Make an exact copy of all the entries below, with the pictures left out.

*** Opening SOURCE MATERIAL ***

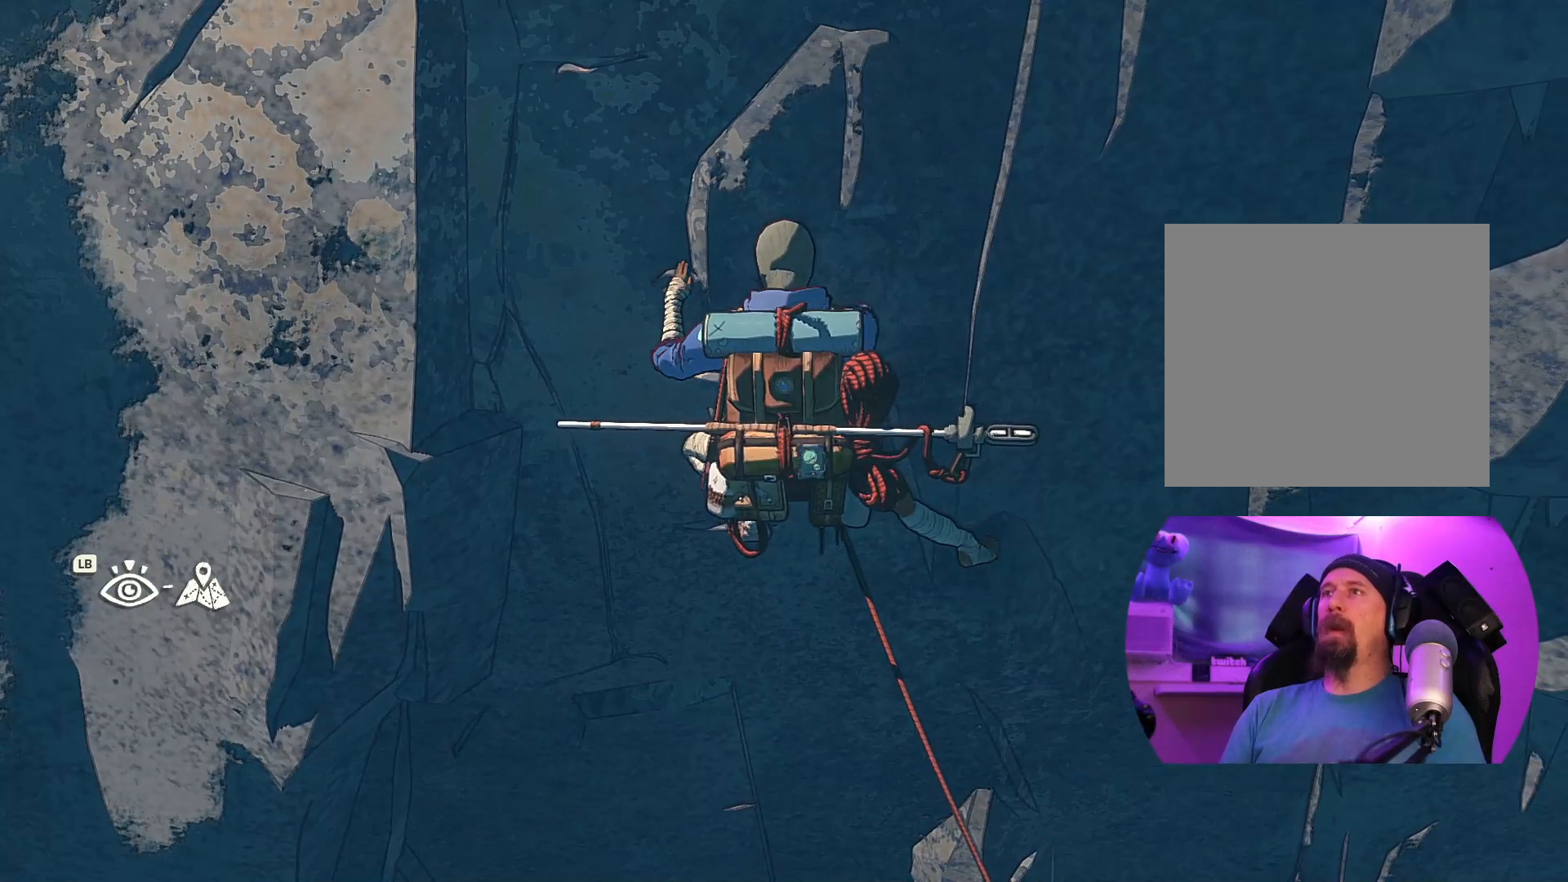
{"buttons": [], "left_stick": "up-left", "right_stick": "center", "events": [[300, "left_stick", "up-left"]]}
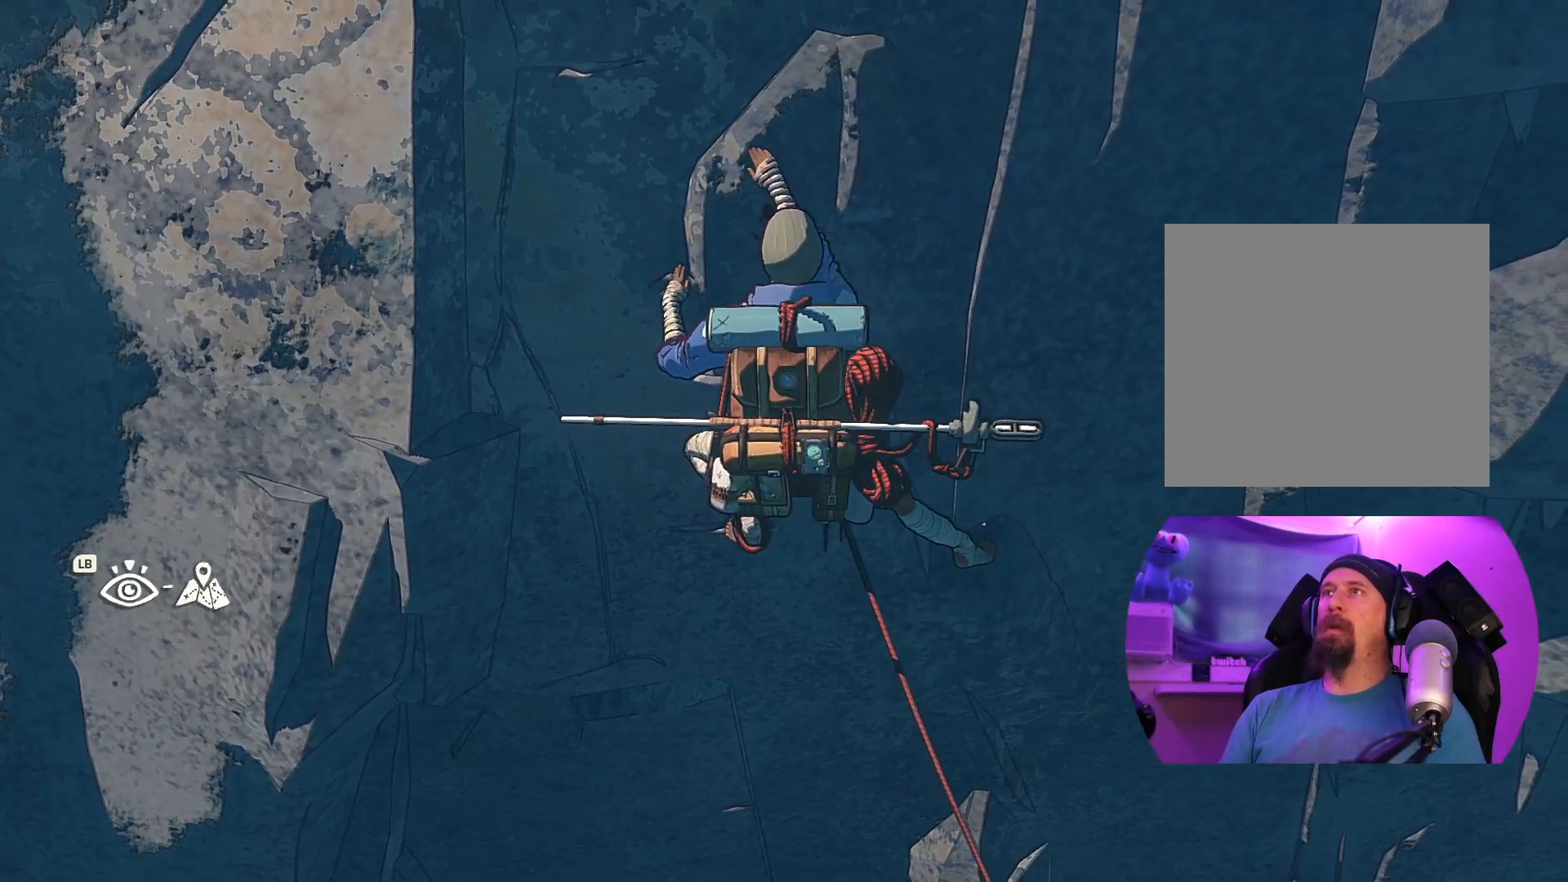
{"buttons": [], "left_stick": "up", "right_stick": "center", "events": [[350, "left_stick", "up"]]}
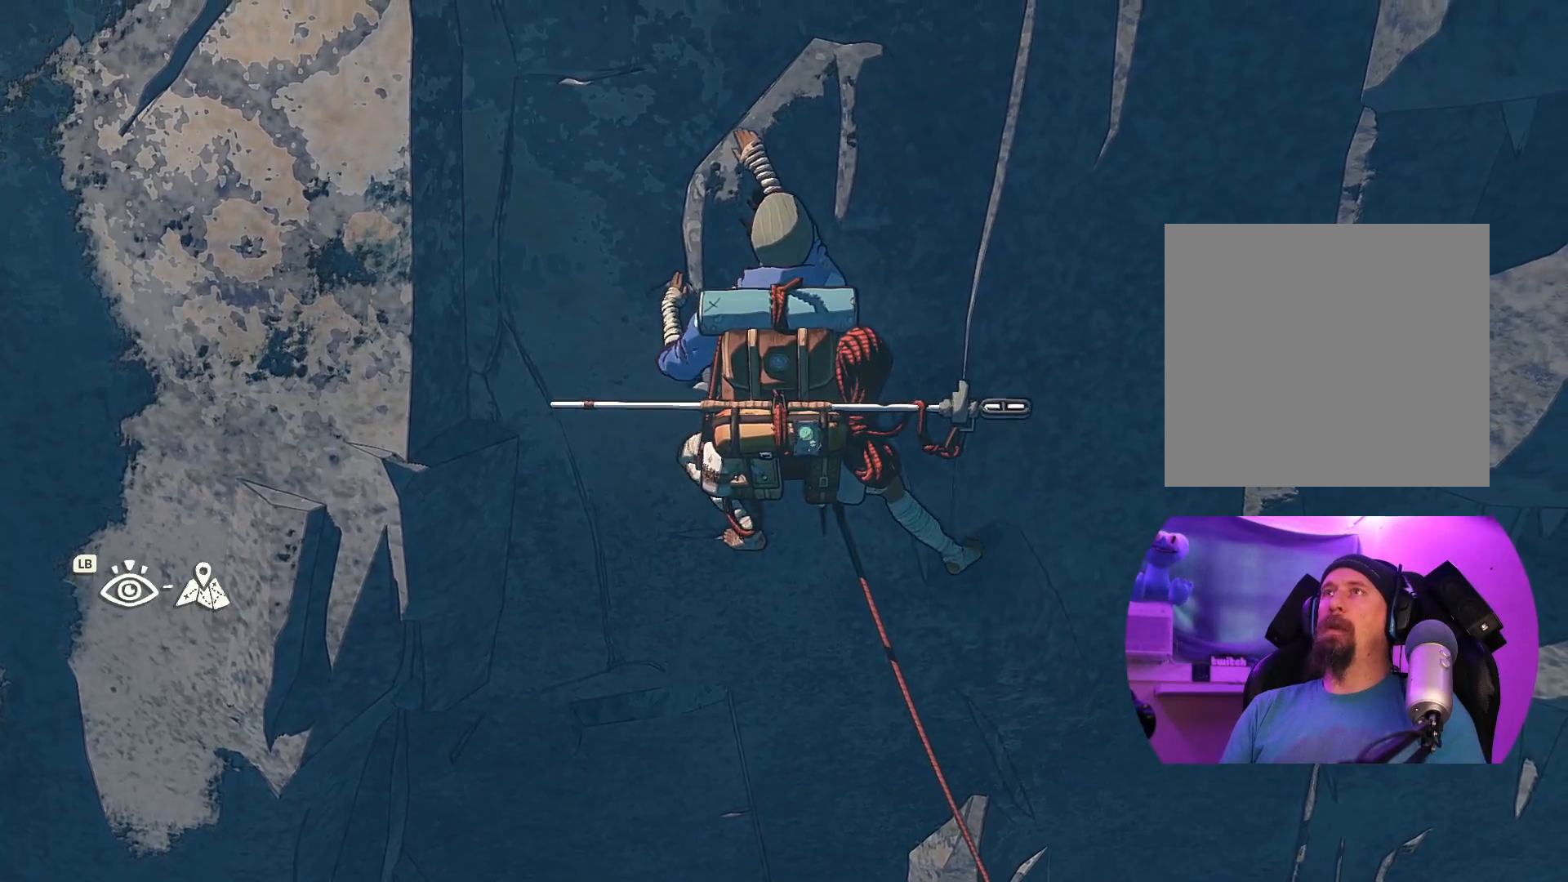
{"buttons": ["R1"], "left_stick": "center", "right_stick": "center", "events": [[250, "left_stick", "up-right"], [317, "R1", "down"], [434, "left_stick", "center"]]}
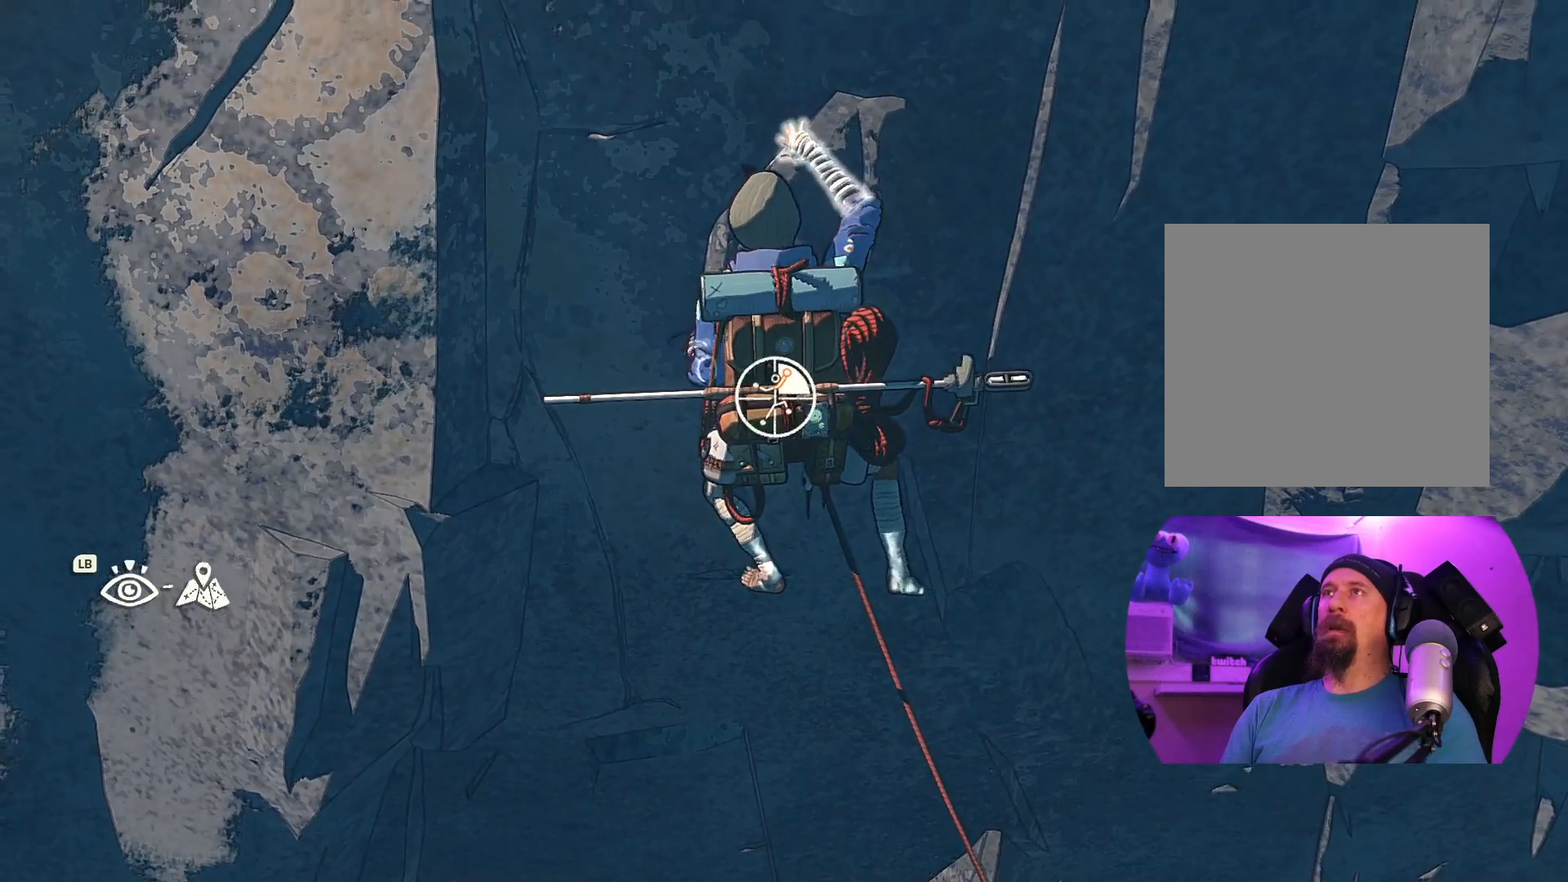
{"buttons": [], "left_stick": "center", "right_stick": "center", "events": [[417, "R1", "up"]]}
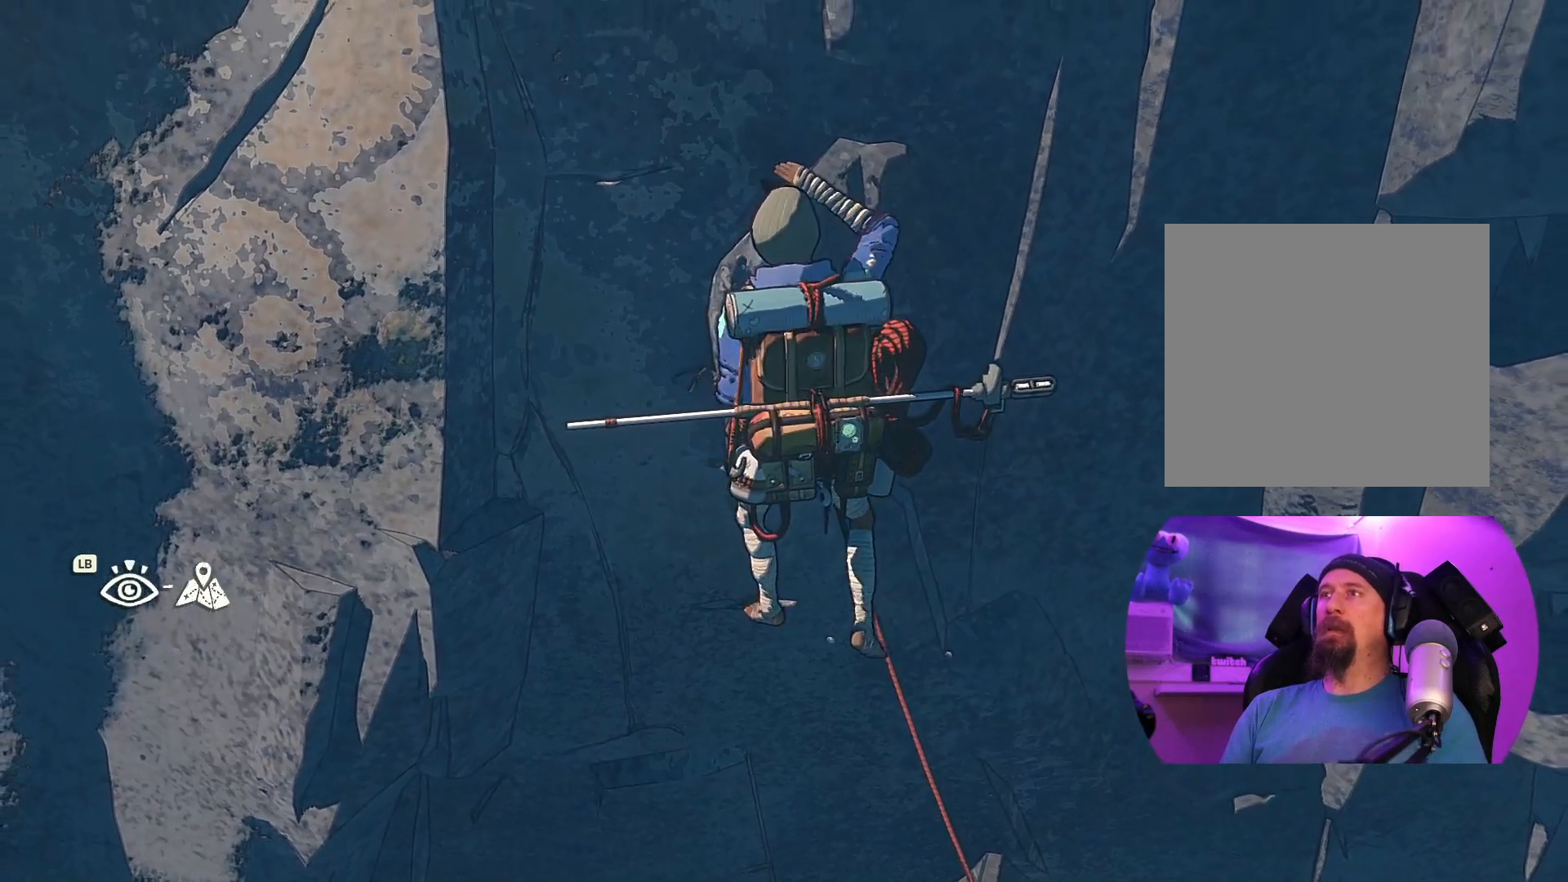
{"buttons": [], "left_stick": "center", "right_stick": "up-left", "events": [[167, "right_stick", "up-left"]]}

*** Closing SOURCE MATERIAL ***

• _RESPONSE AREA_
{"buttons": [], "left_stick": "up-left", "right_stick": "center", "events": [[300, "left_stick", "up-left"]]}
{"buttons": [], "left_stick": "up", "right_stick": "center", "events": [[350, "left_stick", "up"]]}
{"buttons": ["R1"], "left_stick": "center", "right_stick": "center", "events": [[250, "left_stick", "up-right"], [317, "R1", "down"], [434, "left_stick", "center"]]}
{"buttons": [], "left_stick": "center", "right_stick": "center", "events": [[417, "R1", "up"]]}
{"buttons": [], "left_stick": "center", "right_stick": "up-left", "events": [[167, "right_stick", "up-left"]]}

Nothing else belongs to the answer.